简介
k-近邻算法思路简单清晰,同时拥有不错的分类效果,处理大规模的数据分类,尤其适用于样本分类边界不规则的情况,对异常值不敏感,无需数据输入假定等优点,被列入十大数据挖掘算法之一。
kNN思路如下,拿到一组数据,计算它跟样本集中每组数据的相似性,找出前k组最相似的数据,看这k组数据中哪个类别出现的最多,哪个就是新数据的分类。相似性就可以用各种距离来定义,这里我们采用欧氏距离。怎么样,是不爆简单,下面盗个图来说明kNN算算法流程。
实现
kNN算法步骤总结如下:
- 计算当前点与已知类别数据集中的点的距离
- 按距离递增的顺序排序,找出前k个点作为最近邻居集
- 在最近邻居集合中选出出现频次最高的类别作为当前点的预测分类
根据上述步骤用python实现kNN算法如下:
1. 计算欧式距离
from sklearn.datasets import load_iris
from sklearn import cross_validation
import numpy as np
# 导入数据
iris = load_iris()
X_train, X_test, y_train, y_test = cross_validation.train_test_split(iris.data, iris.target, test_size=0.4, random_state=1)
# 计算距离
def get_distance(test_instance, training_set):
# test_instance is the data point we want to evaluate, and training_set is the original dataset
dataSize = training_set.shape[0]
diffs_squared = (np.tile(test_instance, (dataSize, 1)) - training_set) ** 2
return np.sqrt(np.sum(diffs_squared, axis=1))
2. 根据距离排序结果找出最近的k个邻居
def get_neighbours(test_instance, training_set, labels, k):
# return first k nearest neighbor
distances = get_distance(test_instance, training_set)
sortedIndex = distances.argsort()
sortedNeighours = labels[sortedIndex]
return sortedNeighours[:k]
3. 选出出现频次最高的类别作为预测分类
from collections import Counter
def get_majority(neighbours):
count = Counter(neighbours)
return count.most_common()[0][0]
4. 测试算法
from sklearn.metrics import classification_report, accuracy_score
prediction = []
for i in range(len(X_test)):
# print('Classifying test instance number ' + str(i) +':')
neighbours = get_neighbours(X_test[i], X_train, y_train, 5)
majority_vote = get_majority(neighbours)
prediction.append(majority_vote)
print('Predicted labe=' + str(majority_vote) + ', Acually label=' + str(y_test[i]))
print('\nThe overall accuracy of the model is: ' + str(accuracy_score(y_test, prediction)) + '\n')
report = classification_report(y_test, prediction, target_names = iris.target_names)
print('A detailed classification report:\n' + report)
结果如下
The overall accuracy of the model is: 0.983333333333
label | precision | recall | f1-score | support |
---|---|---|---|---|
setosa | 1.00 | 1.00 | 1.00 | 19 |
versicolor | 0.95 | 1.00 | 0.98 | 21 |
virginica | 1.00 | 0.95 | 0.97 | 20 |
avg / total | 0.98 | 0.98 | 0.98 | 60 |
可以看出预测结果还不错,下面我们将结果分类结果可视化出来。
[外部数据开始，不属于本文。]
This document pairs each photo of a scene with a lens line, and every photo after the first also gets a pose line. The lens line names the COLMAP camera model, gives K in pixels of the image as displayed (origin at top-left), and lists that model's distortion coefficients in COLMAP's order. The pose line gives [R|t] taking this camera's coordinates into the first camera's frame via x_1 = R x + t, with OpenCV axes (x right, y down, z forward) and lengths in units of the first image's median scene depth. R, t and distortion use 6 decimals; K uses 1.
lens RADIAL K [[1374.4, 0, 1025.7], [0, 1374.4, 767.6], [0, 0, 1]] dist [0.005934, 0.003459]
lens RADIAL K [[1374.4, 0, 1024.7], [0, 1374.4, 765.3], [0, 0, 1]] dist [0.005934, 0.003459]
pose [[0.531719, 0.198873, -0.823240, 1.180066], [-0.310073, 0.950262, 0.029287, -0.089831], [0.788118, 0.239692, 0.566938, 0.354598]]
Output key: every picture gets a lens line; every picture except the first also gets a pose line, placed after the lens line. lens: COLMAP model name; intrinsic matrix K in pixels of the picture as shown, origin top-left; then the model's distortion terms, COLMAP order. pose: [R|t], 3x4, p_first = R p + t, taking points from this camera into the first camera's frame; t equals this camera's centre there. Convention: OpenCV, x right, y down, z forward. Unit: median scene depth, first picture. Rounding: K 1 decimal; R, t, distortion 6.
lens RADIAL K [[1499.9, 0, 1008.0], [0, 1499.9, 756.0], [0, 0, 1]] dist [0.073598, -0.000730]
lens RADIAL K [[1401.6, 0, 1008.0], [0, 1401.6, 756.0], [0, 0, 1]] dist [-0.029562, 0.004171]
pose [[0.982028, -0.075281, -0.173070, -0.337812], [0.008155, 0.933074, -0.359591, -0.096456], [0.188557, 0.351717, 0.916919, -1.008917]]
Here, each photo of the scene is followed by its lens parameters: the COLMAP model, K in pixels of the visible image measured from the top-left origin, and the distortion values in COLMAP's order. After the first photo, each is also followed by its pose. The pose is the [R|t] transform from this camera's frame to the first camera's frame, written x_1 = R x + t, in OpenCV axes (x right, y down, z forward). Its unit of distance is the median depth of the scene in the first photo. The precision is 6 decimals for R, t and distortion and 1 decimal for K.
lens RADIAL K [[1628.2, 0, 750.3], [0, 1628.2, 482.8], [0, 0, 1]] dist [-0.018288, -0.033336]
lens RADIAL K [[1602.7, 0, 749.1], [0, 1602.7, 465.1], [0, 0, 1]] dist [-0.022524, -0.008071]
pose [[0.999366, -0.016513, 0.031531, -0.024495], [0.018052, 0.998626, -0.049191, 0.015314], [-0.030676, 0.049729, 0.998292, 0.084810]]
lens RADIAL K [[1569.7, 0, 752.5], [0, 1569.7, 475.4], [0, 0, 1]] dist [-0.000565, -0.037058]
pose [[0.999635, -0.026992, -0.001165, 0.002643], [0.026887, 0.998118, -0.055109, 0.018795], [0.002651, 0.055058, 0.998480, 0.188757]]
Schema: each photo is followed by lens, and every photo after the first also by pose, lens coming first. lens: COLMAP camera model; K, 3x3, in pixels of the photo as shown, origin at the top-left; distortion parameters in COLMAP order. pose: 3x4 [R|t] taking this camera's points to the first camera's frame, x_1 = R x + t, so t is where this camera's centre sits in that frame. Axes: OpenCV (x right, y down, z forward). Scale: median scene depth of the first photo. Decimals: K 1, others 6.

为作图显示方便只选取iris dataset
的前两个属性,代码在这里查看,其分类边界如下
总结
- kNN是一种lazy learning方法,它不去构建一个通用的模型,而是简单的把训练数据存储起来。因为没有假设函数形式,它也被称作非参数方法
- k的选取很多程度依赖于数据集,通常来讲更大的k可以抑制噪声,但会使得边界不是很明显
- 计算复杂度高,空间复杂度高
Reference
- https://blog.cambridgecoding.com/2016/01/16/machine-learning-under-the-hood-writing-your-own-k-nearest-neighbour-algorithm/
- http://machinelearningmastery.com/tutorial-to-implement-k-nearest-neighbors-in-python-from-scratch/
- http://scikit-learn.org/stable/modules/neighbors.html
- P. Harrington著, 李锐, 李鹏等译. 机器学习实战[M]. 人们邮电出版社.